Data below -
==*==
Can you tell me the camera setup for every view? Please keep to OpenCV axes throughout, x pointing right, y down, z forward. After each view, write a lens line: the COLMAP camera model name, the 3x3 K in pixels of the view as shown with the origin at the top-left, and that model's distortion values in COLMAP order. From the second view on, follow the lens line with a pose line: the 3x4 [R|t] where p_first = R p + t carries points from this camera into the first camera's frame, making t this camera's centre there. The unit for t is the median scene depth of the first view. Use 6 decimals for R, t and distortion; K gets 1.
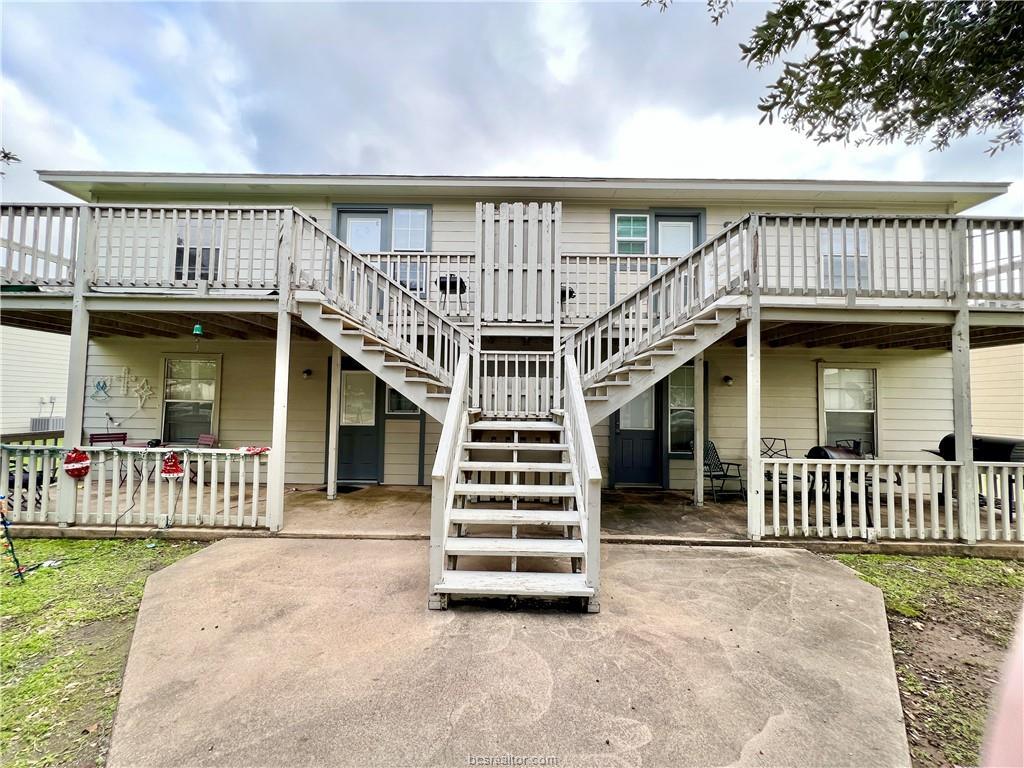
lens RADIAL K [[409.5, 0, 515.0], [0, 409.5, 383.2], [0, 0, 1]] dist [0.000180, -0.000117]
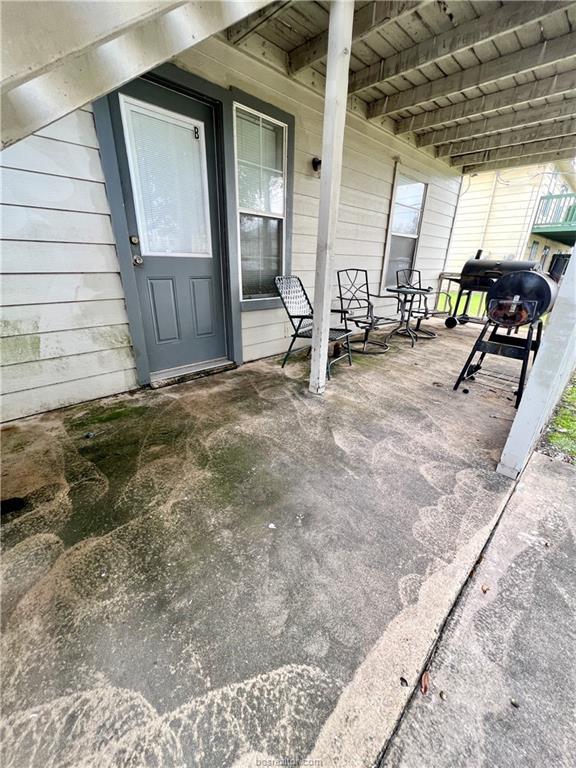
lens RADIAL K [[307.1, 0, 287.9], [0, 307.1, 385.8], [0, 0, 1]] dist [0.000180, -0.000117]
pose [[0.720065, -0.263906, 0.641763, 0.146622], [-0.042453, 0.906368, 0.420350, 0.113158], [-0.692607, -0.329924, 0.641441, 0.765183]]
==*==
Work task -
Rewrite the lines above, replacing "camera setup" with "camera parameters" and leaving everything else unchanged. Omit the pictures from your answer.

Task result -
Can you tell me the camera parameters for every view? Please keep to OpenCV axes throughout, x pointing right, y down, z forward. After each view, write a lens line: the COLMAP camera model name, the 3x3 K in pixels of the view as shown with the origin at the top-left, and that model's distortion values in COLMAP order. From the second view on, follow the lens line with a pose line: the 3x4 [R|t] where p_first = R p + t carries points from this camera into the first camera's frame, making t this camera's centre there. The unit for t is the median scene depth of the first view. Use 6 decimals for R, t and distortion; K gets 1.
lens RADIAL K [[409.5, 0, 515.0], [0, 409.5, 383.2], [0, 0, 1]] dist [0.000180, -0.000117]
lens RADIAL K [[307.1, 0, 287.9], [0, 307.1, 385.8], [0, 0, 1]] dist [0.000180, -0.000117]
pose [[0.720065, -0.263906, 0.641763, 0.146622], [-0.042453, 0.906368, 0.420350, 0.113158], [-0.692607, -0.329924, 0.641441, 0.765183]]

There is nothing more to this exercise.